◆ The problem
Every line of the data that contains the string "Vizcarra" must be copied.

◆ Exercise material
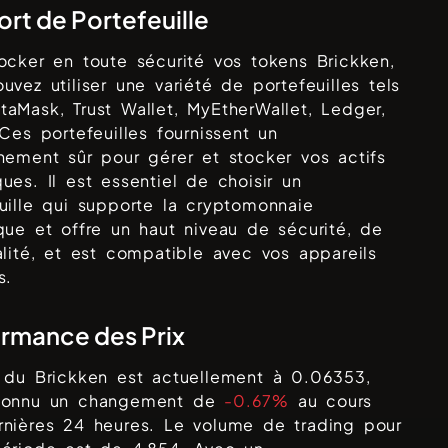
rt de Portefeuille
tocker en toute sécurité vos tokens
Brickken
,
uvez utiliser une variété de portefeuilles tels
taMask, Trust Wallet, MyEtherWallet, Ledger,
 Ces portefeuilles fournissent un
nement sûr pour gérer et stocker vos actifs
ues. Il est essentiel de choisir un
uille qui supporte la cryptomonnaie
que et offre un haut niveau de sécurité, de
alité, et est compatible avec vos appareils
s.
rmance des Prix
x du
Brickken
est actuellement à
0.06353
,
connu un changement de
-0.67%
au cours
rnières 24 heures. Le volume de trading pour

* * *

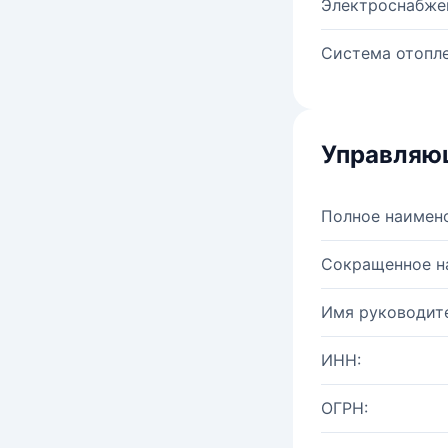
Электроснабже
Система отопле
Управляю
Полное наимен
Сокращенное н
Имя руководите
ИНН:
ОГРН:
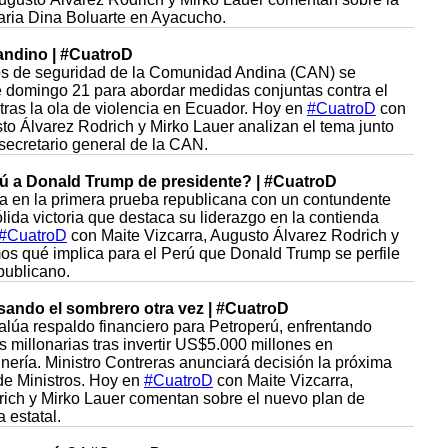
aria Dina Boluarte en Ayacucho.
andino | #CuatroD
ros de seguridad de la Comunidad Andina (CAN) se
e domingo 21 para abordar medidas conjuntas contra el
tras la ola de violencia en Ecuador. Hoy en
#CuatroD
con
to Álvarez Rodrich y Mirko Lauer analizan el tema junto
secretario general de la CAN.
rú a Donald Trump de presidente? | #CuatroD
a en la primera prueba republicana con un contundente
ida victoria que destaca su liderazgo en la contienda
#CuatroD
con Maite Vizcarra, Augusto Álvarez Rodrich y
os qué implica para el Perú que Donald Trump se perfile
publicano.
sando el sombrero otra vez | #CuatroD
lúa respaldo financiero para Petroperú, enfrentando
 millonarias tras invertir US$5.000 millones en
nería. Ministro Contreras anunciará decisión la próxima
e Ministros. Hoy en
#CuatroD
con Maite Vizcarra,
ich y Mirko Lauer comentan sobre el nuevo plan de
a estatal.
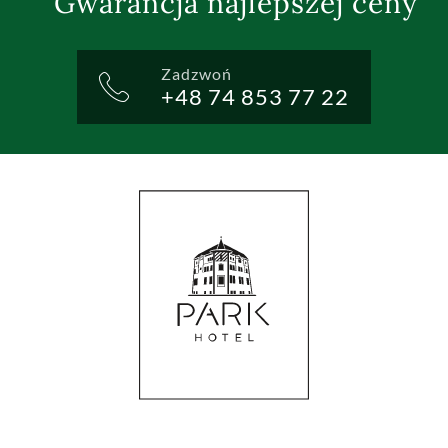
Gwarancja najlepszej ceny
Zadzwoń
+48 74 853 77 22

◆ Task result
con Maite Vizcarra, Augusto Álvarez Rodrich y
con Maite Vizcarra,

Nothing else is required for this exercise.